Unterzeichnung des Digitalpakts fällt aus
Von Kretschmann angeführter Widerstand wächst – Lehrerverband spricht von „Trauerspiel“
STUTTGART - Es schien, als bliebe die Kritik aus dem Südwesten ungehört, nun wächst der Widerstand gegen den von der Bundesregierung initiierten Digitalpakt Schule. Eigentlich sollten die Kultusminister der Länder am Donnerstag eine Vereinbarung unterzeichnen, doch dazu kommt es nicht. Der Widerstand richtet sich jedoch nicht dagegen, Schulen mit WLAN, Tablets und Notebooks auszustatten. Ministerpräsident Winfried Kretschmann (Grüne) und seine grün-schwarze Koalition wettern vielmehr gegen die Pläne aus Berlin, hierfür das Grundgesetz zu ändern. Dies sei notwendig, damit der Bund den Ländern die im Pakt versprochenen fünf Milliarden Euro geben darf, sagen Bundespolitiker.

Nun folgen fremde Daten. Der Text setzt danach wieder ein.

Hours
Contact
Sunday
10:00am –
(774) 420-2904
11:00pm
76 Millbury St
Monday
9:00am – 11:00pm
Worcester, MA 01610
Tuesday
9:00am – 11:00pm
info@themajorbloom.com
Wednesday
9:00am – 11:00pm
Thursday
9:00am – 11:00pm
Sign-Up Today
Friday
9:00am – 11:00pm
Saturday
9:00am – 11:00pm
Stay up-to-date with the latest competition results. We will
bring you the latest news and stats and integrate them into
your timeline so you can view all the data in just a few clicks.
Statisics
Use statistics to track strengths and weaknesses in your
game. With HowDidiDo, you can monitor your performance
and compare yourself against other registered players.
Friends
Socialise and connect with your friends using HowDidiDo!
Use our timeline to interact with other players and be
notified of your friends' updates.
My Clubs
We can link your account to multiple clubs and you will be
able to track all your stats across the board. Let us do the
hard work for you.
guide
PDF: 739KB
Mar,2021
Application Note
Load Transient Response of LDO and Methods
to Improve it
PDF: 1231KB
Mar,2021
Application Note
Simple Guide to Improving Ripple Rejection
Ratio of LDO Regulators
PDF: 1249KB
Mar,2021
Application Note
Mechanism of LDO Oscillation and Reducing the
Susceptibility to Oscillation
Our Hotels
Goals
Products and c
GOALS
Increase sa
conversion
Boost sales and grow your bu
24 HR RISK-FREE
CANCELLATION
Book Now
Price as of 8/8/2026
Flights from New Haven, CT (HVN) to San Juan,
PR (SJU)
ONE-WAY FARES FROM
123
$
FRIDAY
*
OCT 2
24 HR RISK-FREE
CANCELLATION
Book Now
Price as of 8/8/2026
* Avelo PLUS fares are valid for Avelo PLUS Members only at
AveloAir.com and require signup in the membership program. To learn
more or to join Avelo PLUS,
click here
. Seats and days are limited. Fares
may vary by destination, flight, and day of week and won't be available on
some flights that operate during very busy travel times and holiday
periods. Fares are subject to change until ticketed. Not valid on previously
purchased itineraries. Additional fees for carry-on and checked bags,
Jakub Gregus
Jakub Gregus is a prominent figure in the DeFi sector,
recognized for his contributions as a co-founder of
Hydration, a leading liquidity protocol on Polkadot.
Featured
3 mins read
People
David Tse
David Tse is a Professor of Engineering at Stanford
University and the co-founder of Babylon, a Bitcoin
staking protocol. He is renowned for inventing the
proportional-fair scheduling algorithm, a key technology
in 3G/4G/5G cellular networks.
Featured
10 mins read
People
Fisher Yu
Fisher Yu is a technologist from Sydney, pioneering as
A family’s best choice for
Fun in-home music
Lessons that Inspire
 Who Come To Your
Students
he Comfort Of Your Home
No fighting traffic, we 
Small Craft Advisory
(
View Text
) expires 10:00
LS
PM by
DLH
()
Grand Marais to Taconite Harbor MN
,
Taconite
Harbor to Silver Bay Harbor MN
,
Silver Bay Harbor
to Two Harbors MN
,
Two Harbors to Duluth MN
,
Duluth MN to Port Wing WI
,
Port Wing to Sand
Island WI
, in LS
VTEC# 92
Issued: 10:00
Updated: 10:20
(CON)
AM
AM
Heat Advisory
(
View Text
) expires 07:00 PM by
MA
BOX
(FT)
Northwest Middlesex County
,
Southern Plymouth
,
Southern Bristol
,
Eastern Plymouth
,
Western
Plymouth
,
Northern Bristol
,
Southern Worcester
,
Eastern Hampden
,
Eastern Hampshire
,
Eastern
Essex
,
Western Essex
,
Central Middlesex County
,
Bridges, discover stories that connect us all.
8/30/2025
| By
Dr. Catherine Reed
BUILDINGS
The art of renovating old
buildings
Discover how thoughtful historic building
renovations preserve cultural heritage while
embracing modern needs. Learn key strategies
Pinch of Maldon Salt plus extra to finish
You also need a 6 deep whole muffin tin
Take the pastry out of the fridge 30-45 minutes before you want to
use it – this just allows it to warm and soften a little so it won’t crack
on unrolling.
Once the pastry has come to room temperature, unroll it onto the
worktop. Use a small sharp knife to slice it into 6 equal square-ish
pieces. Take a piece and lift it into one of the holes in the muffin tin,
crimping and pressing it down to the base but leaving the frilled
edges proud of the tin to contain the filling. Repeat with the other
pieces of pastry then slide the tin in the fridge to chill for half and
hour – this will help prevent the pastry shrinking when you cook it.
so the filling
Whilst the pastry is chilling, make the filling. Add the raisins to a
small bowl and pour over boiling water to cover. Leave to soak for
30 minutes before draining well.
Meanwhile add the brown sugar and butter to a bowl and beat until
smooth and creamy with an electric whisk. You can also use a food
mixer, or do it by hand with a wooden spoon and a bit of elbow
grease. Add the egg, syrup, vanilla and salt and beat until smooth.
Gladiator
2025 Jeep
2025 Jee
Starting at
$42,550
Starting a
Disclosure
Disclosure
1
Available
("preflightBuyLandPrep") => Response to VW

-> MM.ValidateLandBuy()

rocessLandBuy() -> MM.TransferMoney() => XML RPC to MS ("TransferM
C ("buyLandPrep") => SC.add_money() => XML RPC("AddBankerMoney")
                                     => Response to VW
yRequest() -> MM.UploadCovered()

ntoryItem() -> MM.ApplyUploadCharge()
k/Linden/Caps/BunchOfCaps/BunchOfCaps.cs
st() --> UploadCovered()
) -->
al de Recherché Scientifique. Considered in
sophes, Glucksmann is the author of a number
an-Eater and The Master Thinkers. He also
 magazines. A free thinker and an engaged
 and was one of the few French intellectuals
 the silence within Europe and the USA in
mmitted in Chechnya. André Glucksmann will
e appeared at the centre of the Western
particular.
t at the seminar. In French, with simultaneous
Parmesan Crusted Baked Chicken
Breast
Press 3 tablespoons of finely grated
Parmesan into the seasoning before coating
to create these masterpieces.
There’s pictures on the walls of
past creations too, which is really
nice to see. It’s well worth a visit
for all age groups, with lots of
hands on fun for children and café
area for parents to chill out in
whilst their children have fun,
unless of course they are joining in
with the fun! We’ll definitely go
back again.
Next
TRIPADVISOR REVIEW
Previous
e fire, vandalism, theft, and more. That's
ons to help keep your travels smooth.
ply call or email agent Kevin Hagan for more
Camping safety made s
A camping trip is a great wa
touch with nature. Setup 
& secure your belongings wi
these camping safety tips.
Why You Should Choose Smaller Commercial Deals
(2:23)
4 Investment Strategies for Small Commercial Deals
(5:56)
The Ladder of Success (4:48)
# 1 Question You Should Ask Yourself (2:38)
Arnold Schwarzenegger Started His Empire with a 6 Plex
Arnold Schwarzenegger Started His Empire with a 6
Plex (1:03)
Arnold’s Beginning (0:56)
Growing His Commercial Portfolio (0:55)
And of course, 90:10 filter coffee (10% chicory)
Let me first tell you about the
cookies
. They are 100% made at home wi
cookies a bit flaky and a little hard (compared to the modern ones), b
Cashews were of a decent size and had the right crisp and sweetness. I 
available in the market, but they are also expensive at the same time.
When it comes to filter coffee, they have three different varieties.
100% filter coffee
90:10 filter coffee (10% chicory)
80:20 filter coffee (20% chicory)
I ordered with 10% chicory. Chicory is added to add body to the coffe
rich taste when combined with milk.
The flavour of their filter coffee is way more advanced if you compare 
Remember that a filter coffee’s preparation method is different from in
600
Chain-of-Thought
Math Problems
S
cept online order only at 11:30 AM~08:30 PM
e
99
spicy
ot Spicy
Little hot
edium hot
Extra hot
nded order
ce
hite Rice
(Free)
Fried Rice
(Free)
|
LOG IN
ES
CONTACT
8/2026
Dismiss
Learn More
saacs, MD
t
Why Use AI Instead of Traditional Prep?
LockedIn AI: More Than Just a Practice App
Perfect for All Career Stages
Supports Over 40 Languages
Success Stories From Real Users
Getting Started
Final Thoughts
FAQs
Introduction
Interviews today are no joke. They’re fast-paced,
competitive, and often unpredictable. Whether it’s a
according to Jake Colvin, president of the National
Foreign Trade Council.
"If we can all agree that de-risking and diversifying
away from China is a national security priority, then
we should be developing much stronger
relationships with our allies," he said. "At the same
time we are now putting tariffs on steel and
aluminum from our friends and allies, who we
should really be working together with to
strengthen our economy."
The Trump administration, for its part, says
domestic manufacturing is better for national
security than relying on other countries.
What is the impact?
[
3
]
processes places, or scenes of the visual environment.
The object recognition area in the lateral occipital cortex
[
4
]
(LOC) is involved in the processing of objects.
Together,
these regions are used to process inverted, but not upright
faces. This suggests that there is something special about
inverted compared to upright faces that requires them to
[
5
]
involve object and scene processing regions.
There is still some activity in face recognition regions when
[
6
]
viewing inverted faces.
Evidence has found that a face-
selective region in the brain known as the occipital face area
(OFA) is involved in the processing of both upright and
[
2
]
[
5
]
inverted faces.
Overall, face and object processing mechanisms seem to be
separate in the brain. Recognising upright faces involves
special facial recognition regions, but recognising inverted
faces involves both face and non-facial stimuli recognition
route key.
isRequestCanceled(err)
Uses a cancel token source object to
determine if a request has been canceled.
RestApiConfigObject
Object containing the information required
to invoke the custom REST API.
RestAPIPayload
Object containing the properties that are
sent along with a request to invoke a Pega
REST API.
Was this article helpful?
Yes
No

„Das werden fünf Länder auf keinen Fall mitmachen“, betonte Kretschmann am Dienstag in Stuttgart. Außer Baden-Württemberg haben die unionsgeführten Länder Bayern, Hessen, Nordrhein-Westfalen und Sachsen angekündigt, die Gesetzesänderung im Bundesrat Mitte Dezember abzulehnen. Kretschmann warnte vor einem „dramatischen Eingriff ins föderale Gefüge“. Andere Länder kritisierten, dass sie die Hilfen zu stark mitfinanzieren müssten.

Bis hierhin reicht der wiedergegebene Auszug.